Let's go back one lifetime, using the above example of 60 years.  While the parties have changed drastically over that timeframe, we still largely had a "left-leaning" Democratic Party in 1962 that saw itself as a defender of "disadvantaged" groups in society, and we still had a "right-leaning" Republican Party that saw itself as a defender of "traditional values" and hierarchical structures.  In other words, there is no serious argument that the two parties have made any seismic shifts on an ideological axis since 1962, even with the Civil Rights Era and everything after it.

With that said, how many groups vote even roughly similar to how they did in 1962??  I came up with POSSIBLY the following...

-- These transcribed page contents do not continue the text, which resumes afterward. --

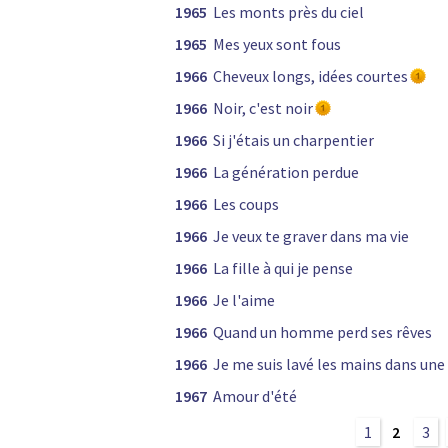
1965
Les monts près du ciel
1965
Mes yeux sont fous
1966
Cheveux longs, idées courtes
1966
Noir, c'est noir
1966
Si j'étais un charpentier
1966
La génération perdue
1966
Les coups
1966
Je veux te graver dans ma vie
1966
La fille à qui je pense
1966
Je l'aime
1966
Quand un homme perd ses rêves
1966
Je me suis lavé les mains dans une
1967
Amour d'été
1
2
3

- Small business owners (GOP)
- Rural Protestants in the Plains states (GOP)
- Middle-class urban residents in the Northeast (DEM)
- Jewish voters (DEM)
- Non-White union voters (DEM)
- Non-White Catholics (DEM)

I might be missing some here and there, but these are groups that pretty clearly have stuck with their parties (for the most part).  However, I don't have data on this.  The reasons these voters have stuck with their parties go WAY deeper than the current political climate ... they're all a lot more philosophical.  So, I would say identifying groups that vote for their party for a "longer-lasting" reason vs. a more "contemporary" one is a good start.  Someone who hates the GOP because of Trump is probably one of the weaker prospects for a "lifelong liberal," and someone who hates the Democrats because of mask mandates is not likely to be a "lifelong conservative," as those things are flavor of the month in the grand picture of things.

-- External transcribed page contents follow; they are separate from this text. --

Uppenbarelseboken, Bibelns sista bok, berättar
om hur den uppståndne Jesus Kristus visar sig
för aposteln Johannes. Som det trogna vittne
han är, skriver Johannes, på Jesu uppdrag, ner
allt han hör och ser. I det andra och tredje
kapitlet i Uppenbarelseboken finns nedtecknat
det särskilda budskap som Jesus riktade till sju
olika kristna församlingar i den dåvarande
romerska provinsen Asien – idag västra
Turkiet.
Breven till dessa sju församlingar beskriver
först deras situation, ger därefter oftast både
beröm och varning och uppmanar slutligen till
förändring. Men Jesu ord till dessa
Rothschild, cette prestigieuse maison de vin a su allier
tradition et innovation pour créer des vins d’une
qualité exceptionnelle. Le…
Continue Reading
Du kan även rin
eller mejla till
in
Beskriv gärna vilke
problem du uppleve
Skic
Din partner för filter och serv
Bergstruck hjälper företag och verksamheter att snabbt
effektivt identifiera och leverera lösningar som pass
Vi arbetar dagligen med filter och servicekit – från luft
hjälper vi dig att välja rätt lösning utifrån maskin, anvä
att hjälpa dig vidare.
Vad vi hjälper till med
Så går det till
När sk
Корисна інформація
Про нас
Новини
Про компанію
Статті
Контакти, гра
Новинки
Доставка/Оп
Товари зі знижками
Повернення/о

I think you will continue to see self-sorting over the next decade or even 15 years, but I think our current political climate (both the left and the right) will discredit itself to the voters of the 2040s and 2050s.  People will look back on this era as childish and impractical, with both parties looking like deranged ancestors of their current incarnations ... I just don't know what those future incarnations will look like.  I think California will see a stall in population growth in the near future, followed by reform and a successive population explosion again, while I think Texas will likely continue to see growth at the current pace.  By 2060 or so (when I indeed hope to still be alive), I could easily see these states having similar ENOUGH demographic makeups that a "favorite son effect" or an event geographically unique enough like the Farm Crisis in 1988 could push CA to the right of TX in a one-off election.